Más allá de los países nórdicos, la generalización del Estado del Bienestar llegó tras la Segunda Guerra Mundial. En países como Francia e Italia la resistencia contra la ocupación nazi la habían protagonizado los comunistas. En una de las películas del cura Don Camilo se descubre que alguien del pueblo había escondido en un granero un carro de combate M-24 robado durante la Segunda Guerra Mundial para hacer la revolución cuando acabara la guerra. La situación de pobreza era tan generalizada en Alemania que el arzobizpo de Colonia, Josef Frings, aprobó robar por necesidad. Así que existía el temor a que la clase obrera europea considerase la Unión Soviética un modelo a seguir, aunque sólo fuera porque no se tenía verdadera consciencia de los horrores soviéticos. Del consenso compartido de que a la clase obrera se le debía proveer de un educación, salud y derechos laborales surgió el modelo bipartidista donde social-demócratas y demócrata-cristianos se alternaron o compartieron gobiernos durante décadas en muchos países europeos. Aquel período se conoce en Francia como los 30 años gloriosos, que coincide con el «milagro económico» alemán. Es la era en que la clase obrera accede al consumo masivo, alejando el espectro de la revolución.

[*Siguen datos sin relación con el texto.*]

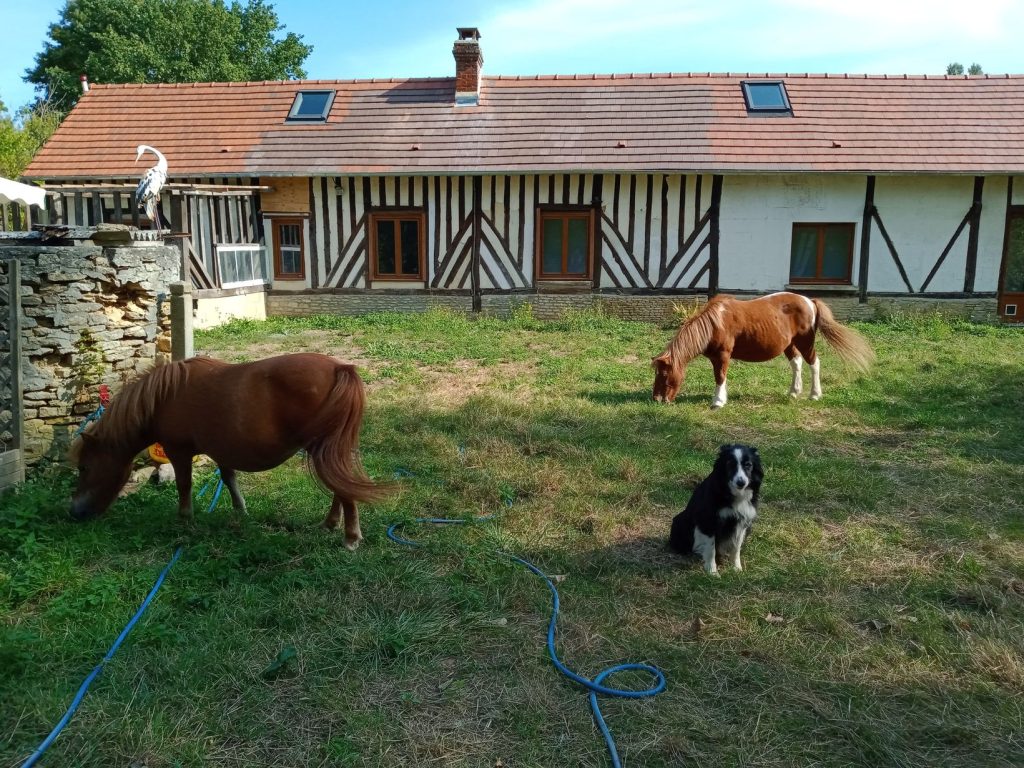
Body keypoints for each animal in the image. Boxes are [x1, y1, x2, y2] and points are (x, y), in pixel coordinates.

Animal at [68, 352, 387, 548]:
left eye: (84, 467)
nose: (75, 512)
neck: (164, 396)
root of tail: (339, 367)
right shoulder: (221, 449)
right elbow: (229, 478)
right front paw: (240, 512)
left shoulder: (178, 450)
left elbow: (184, 485)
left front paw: (185, 519)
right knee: (340, 486)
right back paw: (331, 524)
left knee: (342, 489)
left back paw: (350, 536)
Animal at [651, 290, 876, 409]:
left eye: (664, 375)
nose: (657, 400)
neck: (716, 323)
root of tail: (809, 301)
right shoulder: (716, 357)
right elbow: (721, 377)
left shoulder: (723, 355)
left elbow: (720, 377)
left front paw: (718, 401)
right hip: (790, 344)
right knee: (796, 364)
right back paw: (793, 392)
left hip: (806, 342)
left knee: (814, 364)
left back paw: (814, 394)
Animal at [667, 444, 765, 577]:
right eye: (730, 464)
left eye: (748, 465)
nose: (741, 482)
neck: (732, 493)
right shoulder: (708, 521)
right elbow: (711, 549)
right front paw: (712, 572)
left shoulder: (743, 522)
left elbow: (736, 548)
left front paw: (736, 568)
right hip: (680, 521)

La caída de la Unión Soviética y el desmantelamiento del comunismo llegó cuando el modelo económico de la postguerra había entrado en crisis a partir de 1973. El resto de la historia es conocida. Los gobiernos se mantienen dentro de una cierta ortodoxia económica para atraer inversores que instalen negocios y compren deuda pública bajo la atenta mirada de las agencias calificadoras de deuda que le ponen «nota» a los gobiernos, porque siempre corren el riesgo de que las inversiones vuelen a otro país que ofrezca mejores condiciones y la divisa nacional se resienta en los mercados internacionales. En esa lógica los trabajadores de una misma empresa multinacional compiten entre ellos a la baja para que se les asigne trabajo, ofreciéndose a trabajar más y reducirse el sueldo bajo la persistente amenaza de que la producción será desviada a otra factoría.
La correlación de fuerzas cambió y las medidas sociales ya no son necesarias para mantener a raya a la clase obrera. Warren Buffett decía en 2006 que existía la guerra de clases, «pero es mi clase, la clase de los ricos, la que está haciendo la guerra y estamos ganando». Curiosamente cinco años después, en plena crisis, era más tajante al afirmar que «ha habido un guerra de clases en curso durante los últimos veinte años y mi clase ha ganado».
Estoy muy de acuerdo con lo que dices aquí, y lo cierto es que deja sensación de desasosiego el ver el rumbo que están tomando las cosas.
Pero por otra parte el ver a Warren Buffett hablar con tanta arrogancia y seguridad sobre su victoria y la de los suyos en la guerra de clases me hace pensar en las numerosas ocasiones históricas en las que alguien ha dado por segura una victoria. Por poner dos ejemplos clásicos, la aristocracia y el clero francés, tras contemplar el abandono de los representantes del Estado llano de los Estados Generales y su posterior marcha al frontón de pelota, nunca consideraron que ese sería el comienzo de su caída.
El segundo caso que me viene a la mente es el del zar Nicolás II y sus ministros y mandos militares que, tras los incidentes de la factoría Putilov y del resto de Petrogrado en 1917, no consideraban que pudiese resultar exitosa una revuelta popular después de aplastar las revueltas de 1905.
No estoy diciendo que ahora estemos en un caso parecido a los comentados, pero sí que veo que los triunfalismos (sean de quien sean) en alguna ocasión son el paso previo a la derrota, o por lo menos, al tropiezo.
Aunque también es cierto que esto que he comentado puede ser una manera de intentar mantener a flote mi optimismo.